- **WORK TO BE COMPLETED**:
Leave the images out, and otherwise write out each entry exactly.
SUPPLIED RECORDS below:
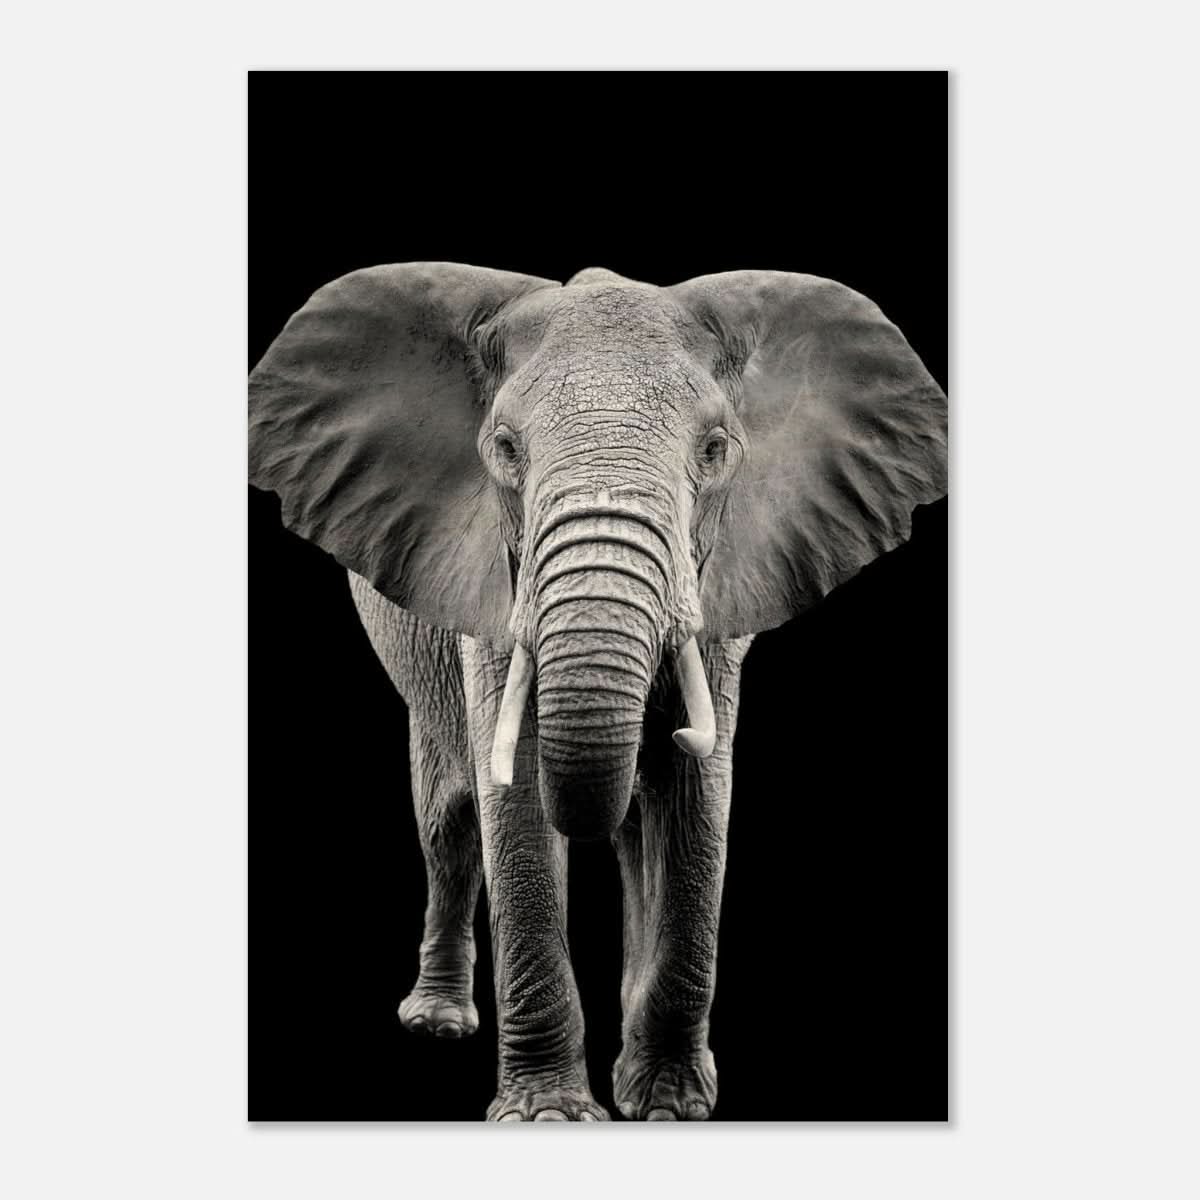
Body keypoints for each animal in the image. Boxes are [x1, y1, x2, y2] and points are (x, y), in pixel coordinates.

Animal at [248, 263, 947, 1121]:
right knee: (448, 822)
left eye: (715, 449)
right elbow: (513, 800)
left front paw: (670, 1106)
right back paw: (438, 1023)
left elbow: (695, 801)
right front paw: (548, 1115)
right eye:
End of SUPPLIED RECORDS.
- **COMPLETED EXERCISE**:
Body keypoints for each animal in the image. Boxes are [x1, y1, x2, y2] and points are (x, y), in pixel coordinates.

Animal at [248, 263, 947, 1121]:
right knee: (448, 822)
left eye: (715, 449)
right elbow: (513, 800)
left front paw: (670, 1106)
right back paw: (438, 1023)
left elbow: (695, 801)
right front paw: (548, 1115)
right eye:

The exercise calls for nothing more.